When I returned to Elon, I immediately dove in to another one of the most enriching and uncomfortable periods in my undergraduate career — conducting research. I was awarded the Elon Leadership Prize, which funds students trying to tackle large scale national problems in their communities. My project focused on improving the schooling experience locally for English language learners and building capacity in the education system to better support underserved children. Who was I to take on this broad and nearly unsolvable issue? For a while, I had moments daily where I doubted myself and wondered why I was chosen for this award. But, if I could survive that crazy 5K run up the side of an Ecuadorian mountain, maybe I would accomplish this project the same way — by embracing discomfort and placing myself in the action. Through showing up and doing the work alongside many others, I had the opportunity to see the difference between having knowledge for the sake of knowledge and using knowledge collaboratively to influence local change. Oftentimes, we are told that if we just work together we can change the world. But, I believe that in addition to working together, we also must individually commit, take responsibility, and be daring.

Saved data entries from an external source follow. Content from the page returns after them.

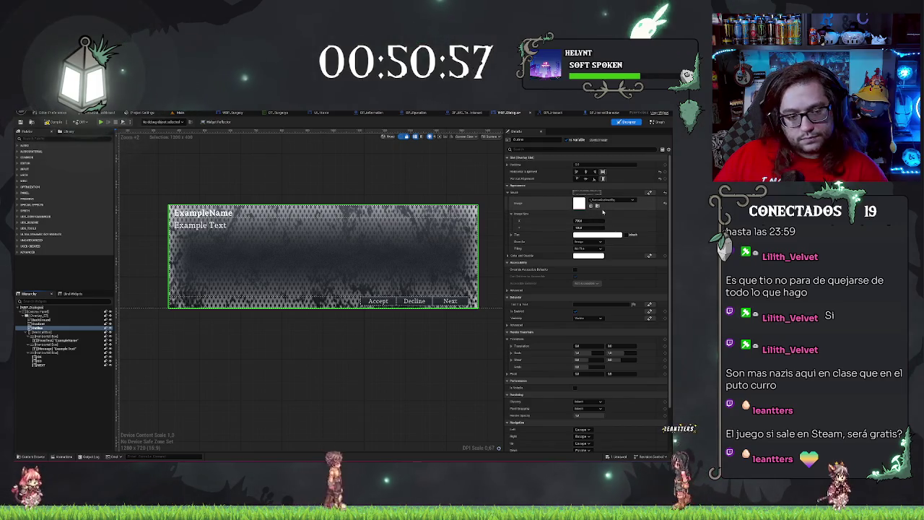
click(588, 228)
key(ctrl+v)
key(Return)
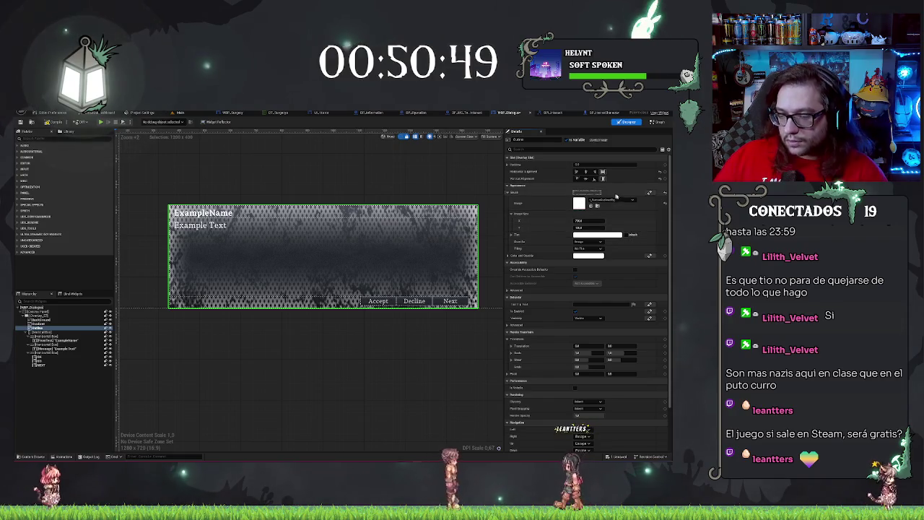
Clear the image and apply the rough dark outline texture as the border
click(603, 200)
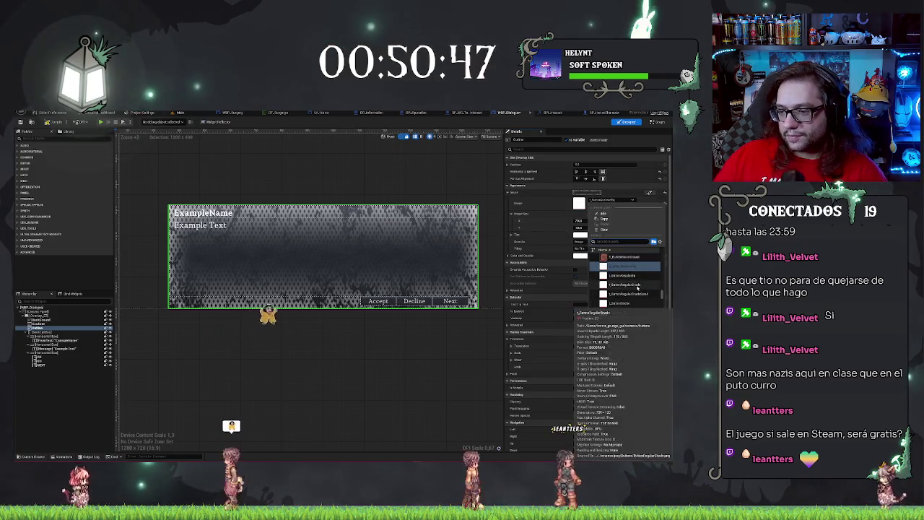
click(605, 228)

I stand here confidently today, looking out at you, my fellow 2019 graduates. We have now completed our time at Elon. We have taken dozens of classes, met students from across the United States and the world, and have gained knowledge about our future careers and about our passions. I realize now, from my experiences teaching, traveling, and researching, that support from the sidelines is not what the world needs. We must be in the thick of the action and outside of our comfort zones. Just like on that dusty trail in Ecuador, we must put ourselves in the race, even if we are the very last ones to make it to the top, and sometimes even if we didn’t intend on signing up for the race to begin with. We must each choose to fight the tendency to stay on the sidelines, because we have the power to reject indifference.
So, class of 2019, I bring my student’s question back to all of us. “Will the world ever learn?” Can we take the knowledge that we have acquired during our time at Elon and use it to get off the sidelines? Can we push against our natural inclination to be indifferent? Can we get to the top of that hill, not alone, but together? Can we? The answers to these questions are ever evolving. With every step and every choice, no matter our majors, our career paths, or our life journeys, we can demonstrate that the world can learn.